Grenzstreitigkeiten ändern
nichts an der Eigenschaft als Staat. Zugleich muss das Staatsgebiet allerdings
natürlichen Ursprungs sein. Ein damit zusammenhängender und in der Lehre des Völkerrechts beliebter Fall betrifft das
»Fürstentum Sealand«:
In den 1960er Jahren hatte ein Major der britischen Armee eine im Zuge des Zweiten Weltkriegs errichtete Militärplattform in Beschlag genommen, um darauf einen illegalen Radiosender zu errichten. 1967 rief er dort einen Staat aus, inklusive Flagge und Nationalhymne.
Die
tatsächliche Staatseigenschaft beschäftigte 1978 das Verwaltungsgericht Köln, nachdem ein
deutscher Staatsbürger aufgrund seiner Eigenschaft als Staatsbürger und Außenminister
Sealands die Befreiung von Sozialabgaben und Steuern gefordert hatte. Das Verwaltungsgericht wies die Klage ab, da es sich bei
Sealand unter anderem allein deshalb
nicht um einen
Staat handle, weil es sich auf einer
künstlich errichteten Plattform befindet.
Wer ist das Volk?
Das Kriterium des Staatsvolks ist freilich ein oft emotionalisierter Begriff. Es verlangt zumindest die dauerhafte Präsenz von Menschen innerhalb des Staatsgebiets, um den Staat von Nomadenvölkern abzugrenzen. Darüber hinaus äußerte sich das
Verwaltungsgericht Köln im Sealand-Fall auch zu diesem Kriterium.
Es sprach davon, dass das Staatsvolk »nicht nur ein loser Zusammenschluss zwecks Förderung gemeinsamer Hobbies und Interessen«, sondern vielmehr »eine im wesentlichen ständige Form des Zusammenlebens im Sinne einer Schicksalsgemeinschaft« sei.
Die genaue Festlegung der Regeln zum Erwerb der Staatsangehörigkeit – und damit zusammenhängend auch heikle Fragen wie jene der Nation oder gar einer etwaigen Leitkultur – liegt aber im Ermessen des jeweiligen Staates. Bei der Ausbürgerung von Staatsbürgern sind jedoch die völkerrechtlichen Regeln zur Vermeidung von Staatenlosigkeit zu bedenken.
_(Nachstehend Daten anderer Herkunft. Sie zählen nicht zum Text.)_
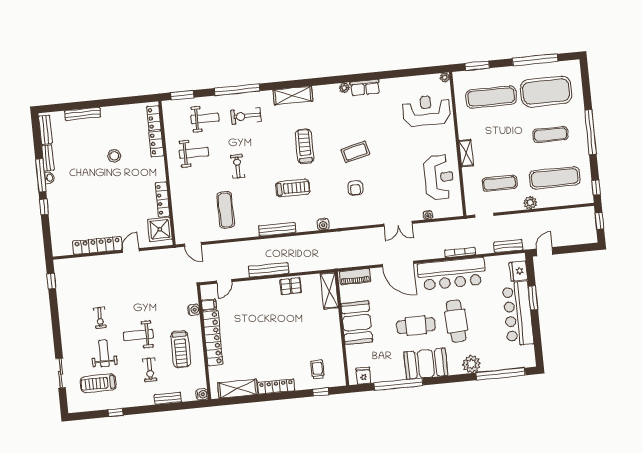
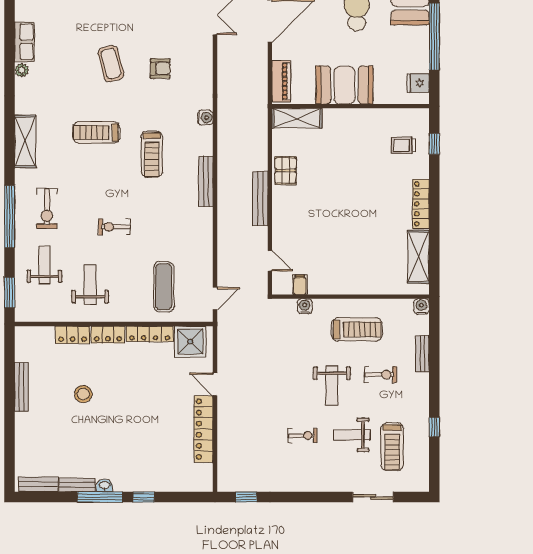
bench: (83, 114) -> (21, 387), moved
locker: (154, 118) -> (108, 335), moved
treadmill: (293, 188) -> (152, 154), turned 180
exercise mat: (226, 210) -> (164, 287), moved, turned 90
locker: (213, 338) -> (346, 284), removed

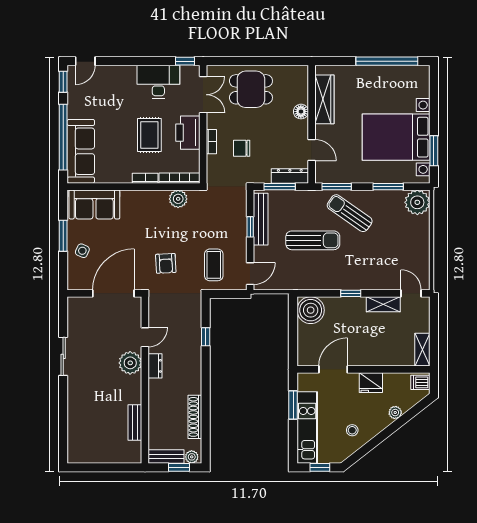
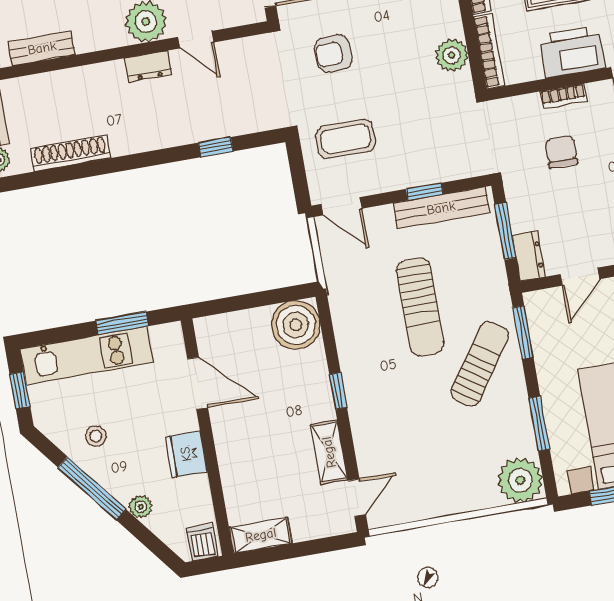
dresser: (290, 176) -> (529, 256), width x0.70
window: (380, 437) -> (92, 488), added

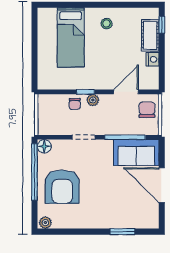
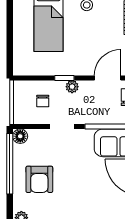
chair: (75, 104) -> (43, 101), moved
armchair: (62, 187) -> (39, 179), width x0.73, depth x0.73

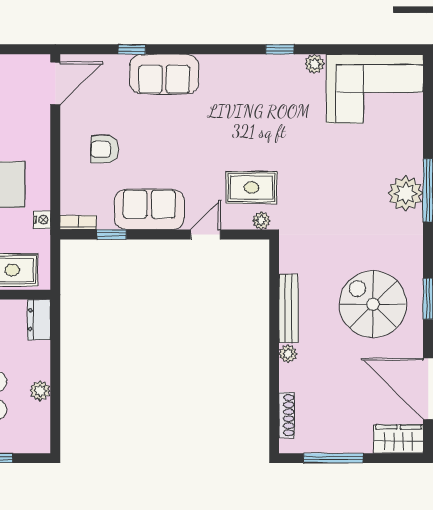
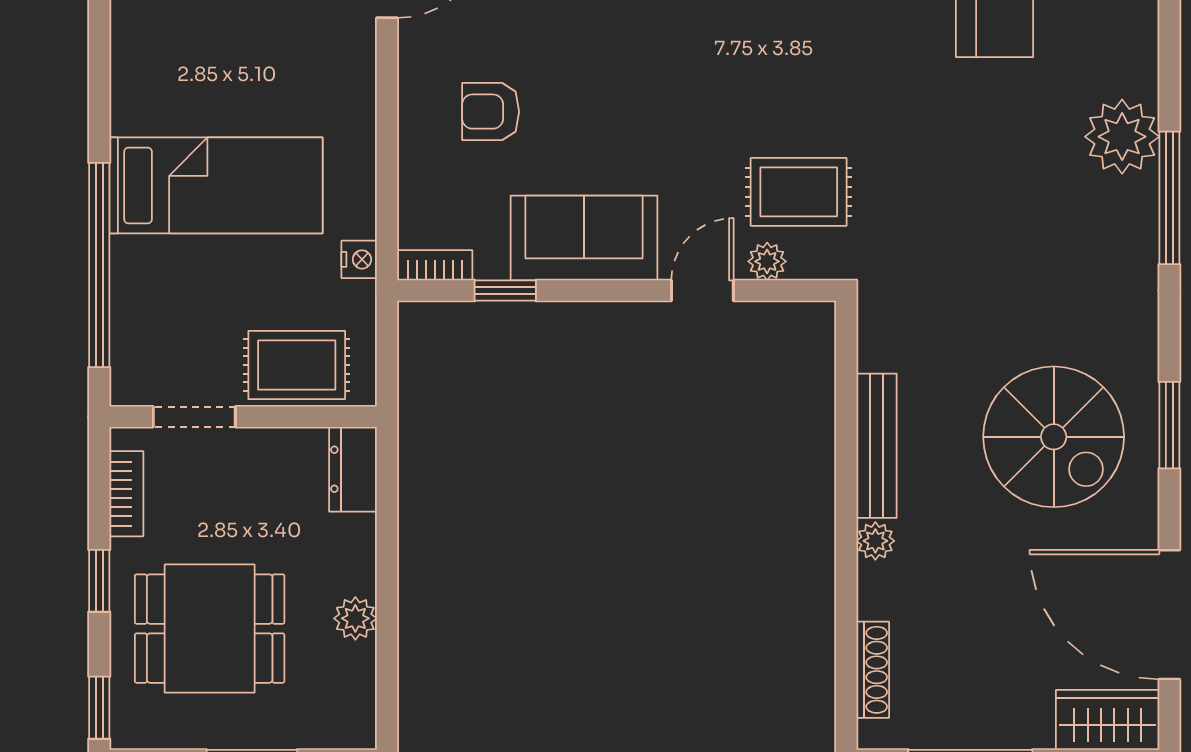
plant: (405, 193) -> (1122, 137), moved
plant: (261, 221) -> (767, 261), moved
spiral stairs: (373, 304) -> (1054, 437), turned 180

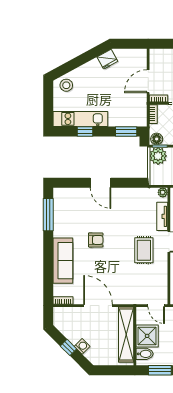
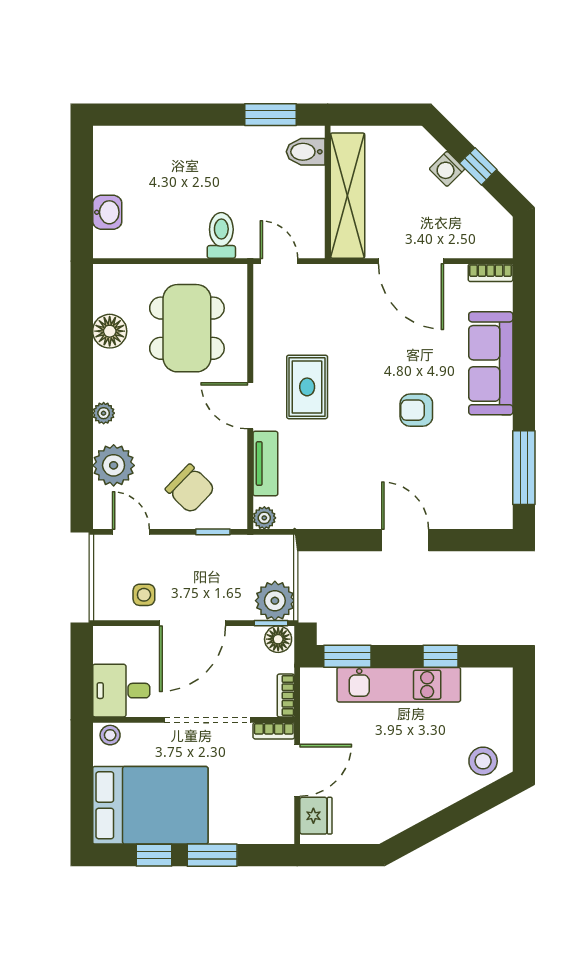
fridge: (107, 59) -> (316, 816), moved, turned 118
kitchen unit: (80, 119) -> (399, 685), moved
shower: (147, 336) -> (300, 192), removed

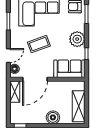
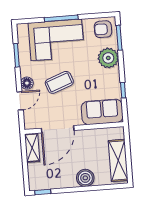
plant: (77, 39) -> (108, 58), moved
floor lamp: (15, 69) -> (27, 83), moved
Souveränität – ein großes Wort
Die
Staatsgewalt meint wiederum den
Staatsapparat, also sämtliche für den Staat
hoheitlich tätigen Organe, Institutionen und sonstigen Einrichtungen. Dabei braucht es
Souveränität, die wiederum
zwei Dimensionen aufweist:
Nach
innen braucht es im Sinne Max Webers das
Gewaltmonopol. Sofern
andere bewaffnete Gruppen Teile des Staatsgebiets kontrollieren oder überhaupt
keine einigermaßen effektive Zentralregierung besteht, spricht man von einem
»failed state« oder einem
»fragile state«. Solche Staaten existieren
nur im formaljuristischen, aufgrund ihrer
fehlenden Handlungsfähigkeit jedoch nicht im faktischen Sinne. Ein typisches Beispiel ist
Somalia seit dem Ausbruch des dortigen Konflikts in den frühen 1990er Jahren.
Nach
außen hin meint
Souveränität die weitgehende Unabhängigkeit von anderen Staaten. Sogenannte
Marionettenstaaten, wie etwa das nach der Invasion der Mandschurei von Japan geschaffene Mandschukuo, sind daher keine Staaten. Gleichzeitig hat sich das Konzept der Souveränität aufgrund der Globalisierung und der Herausbildung internationaler Organisationen wie der Europäischen Union maßgeblich
verändert. Sie ist jedoch trotz wechselseitiger Abhängigkeiten und neueren Ansätzen zu
»global governance« – also der Erkenntnis, dass weltumspannende Probleme eine gemeinsame Lösung verlangen – alles andere als überflüssig. Hinzu kommt, dass zahlreiche Staaten, wie insbesondere die
USA, China oder
Russland, nach wie vor ein
restriktives Souveränitätsverständnis vertreten.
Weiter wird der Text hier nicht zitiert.